Writing a METAR decoder in Python: lessons from the spec
2026-02-14 · Jakub Nowak
METAR is a 1960s format that encodes current weather observations in a terse coded string. Parsing it in Python is an instructive exercise in dealing with a spec that was written for typewriters.
The format
A METAR looks like: EPKK 121630Z 25015KT 9999 FEW030 BKN090 12/04 Q1015. Each space-separated token represents one observation group, and the order is mostly but not entirely fixed. Some groups are optional, some have optional sub-fields, and there are country-specific variations that diverge from the ICAO standard.
The parsing strategy
A regex-per-group approach is the standard implementation. Each group type has a pattern; you try them in defined order, consume the match, and move on. This works for well-formed METAR but fails silently on malformed input.

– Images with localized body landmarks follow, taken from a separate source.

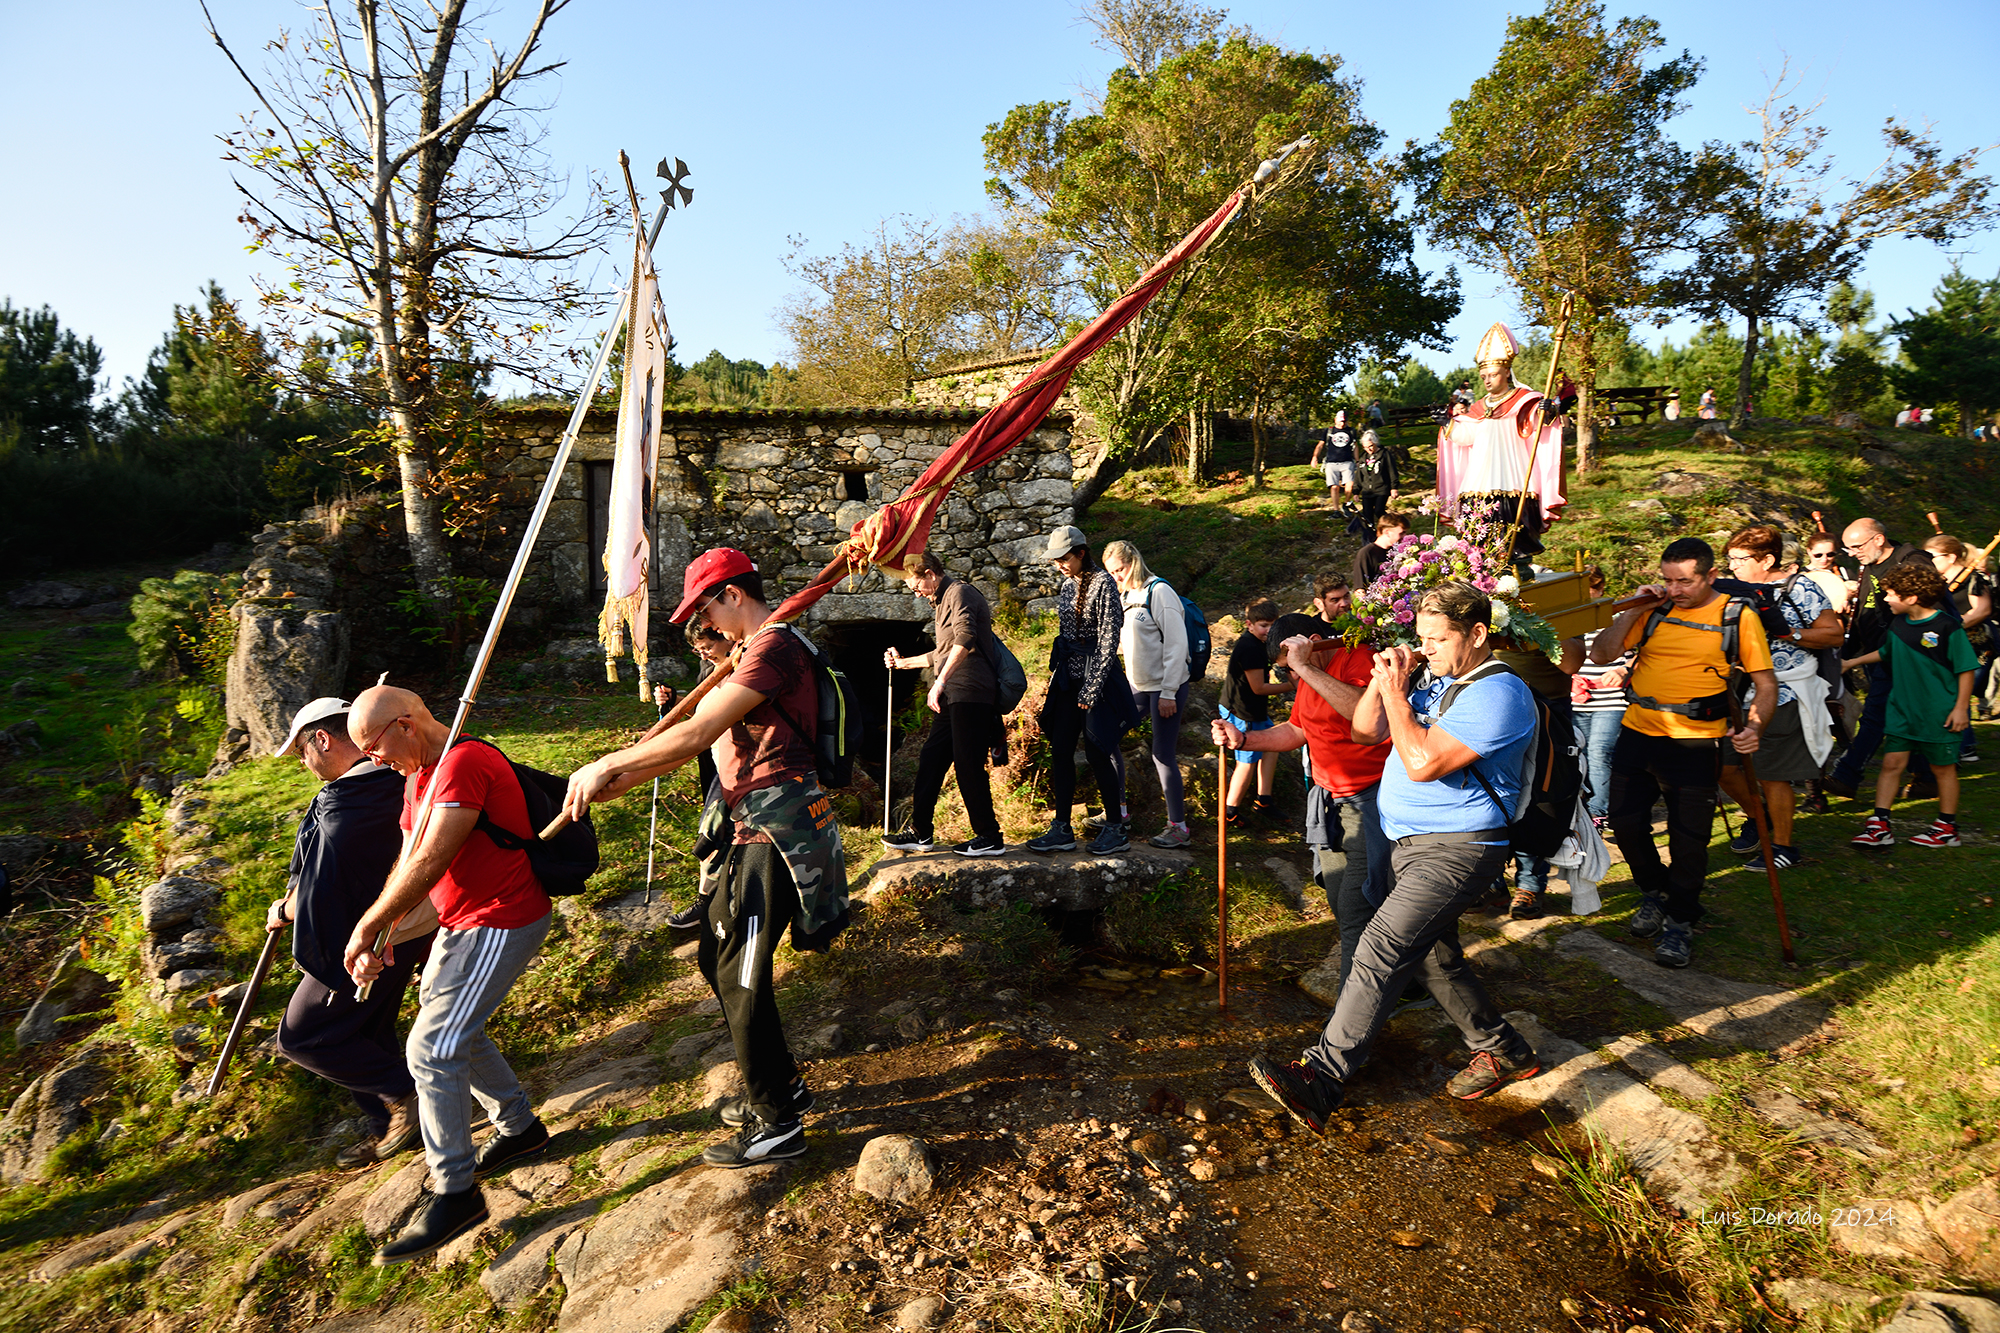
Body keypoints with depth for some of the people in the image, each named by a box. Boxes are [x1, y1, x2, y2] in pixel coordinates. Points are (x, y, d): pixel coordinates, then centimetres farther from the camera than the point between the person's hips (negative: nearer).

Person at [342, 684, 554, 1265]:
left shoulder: (464, 764, -23)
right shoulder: (420, 776, 11)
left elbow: (429, 863, -26)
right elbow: (407, 863, 10)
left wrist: (368, 927, -16)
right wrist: (379, 938, -1)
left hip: (502, 923, -11)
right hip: (460, 922, 11)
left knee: (432, 1049, -9)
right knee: (453, 1029, 20)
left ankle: (456, 1193, 3)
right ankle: (518, 1127, 37)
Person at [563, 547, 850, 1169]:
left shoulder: (774, 645, -17)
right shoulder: (755, 651, 18)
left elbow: (697, 732, -24)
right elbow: (708, 735, 17)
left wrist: (607, 765, -15)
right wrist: (625, 780, 9)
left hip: (772, 835, -11)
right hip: (749, 829, 11)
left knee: (740, 977, -2)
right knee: (718, 960, 19)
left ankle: (776, 1123, 13)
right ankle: (781, 1086, 34)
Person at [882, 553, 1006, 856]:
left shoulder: (959, 592, -8)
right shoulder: (944, 601, 23)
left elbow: (965, 638, -26)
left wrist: (940, 682, -29)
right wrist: (903, 663, 40)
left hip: (970, 694, -10)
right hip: (955, 696, 10)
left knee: (968, 766, -7)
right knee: (930, 758, 10)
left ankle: (990, 838, 1)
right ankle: (920, 833, 17)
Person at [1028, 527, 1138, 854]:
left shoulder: (1103, 583, -11)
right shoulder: (1068, 585, 13)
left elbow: (1109, 638, -15)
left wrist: (1093, 686, -17)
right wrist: (1057, 674, 17)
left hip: (1095, 676, -8)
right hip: (1068, 677, 8)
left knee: (1097, 753, -3)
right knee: (1060, 751, 6)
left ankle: (1115, 829, 10)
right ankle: (1062, 830, 13)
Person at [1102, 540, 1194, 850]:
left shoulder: (1158, 591, -13)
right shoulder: (1125, 597, 11)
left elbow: (1177, 644, -17)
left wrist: (1169, 693, -19)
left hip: (1167, 688, -8)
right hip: (1138, 686, 8)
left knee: (1163, 755, -5)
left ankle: (1178, 826, 7)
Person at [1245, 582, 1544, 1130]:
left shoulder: (1497, 694, -14)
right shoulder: (1436, 682, 15)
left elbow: (1422, 762, -24)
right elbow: (1364, 731, 15)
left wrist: (1395, 694, -16)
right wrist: (1381, 682, -1)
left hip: (1455, 851, -10)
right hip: (1409, 843, 10)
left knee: (1381, 950, -20)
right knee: (1434, 957, 18)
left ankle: (1320, 1078, -23)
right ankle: (1504, 1052, 37)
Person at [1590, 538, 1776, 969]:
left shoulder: (1739, 616, -2)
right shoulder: (1654, 610, 5)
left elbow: (1766, 682, -1)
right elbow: (1601, 655, 1)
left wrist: (1754, 727, -18)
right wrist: (1634, 610, -8)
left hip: (1694, 744, -3)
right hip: (1637, 734, 3)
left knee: (1688, 839, 2)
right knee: (1625, 823, 8)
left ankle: (1680, 922, 21)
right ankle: (1654, 893, 34)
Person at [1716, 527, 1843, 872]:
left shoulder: (1799, 588, -7)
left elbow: (1834, 635, -9)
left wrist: (1786, 633, -20)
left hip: (1783, 697, -6)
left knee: (1771, 774, -3)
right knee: (1725, 767, 6)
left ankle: (1783, 846, 12)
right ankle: (1759, 815, 33)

StormVeil uses a slightly different approach: a parser combinator that tracks position in the token stream explicitly, backtracks on failure, and records which groups it was unable to parse. The result is that you see a partial decode rather than nothing when a METAR contains a non-standard element.
The duct tape
Runway visual range groups (RVR) have at least four different format variants in the wild. Wind shear groups appear in US METAR but not ICAO. Trend groups at the end of some METARs require a recursive mini-parse. This is the kind of thing that makes parsing interesting and writing parsers a reliable way to become opinionated about format design.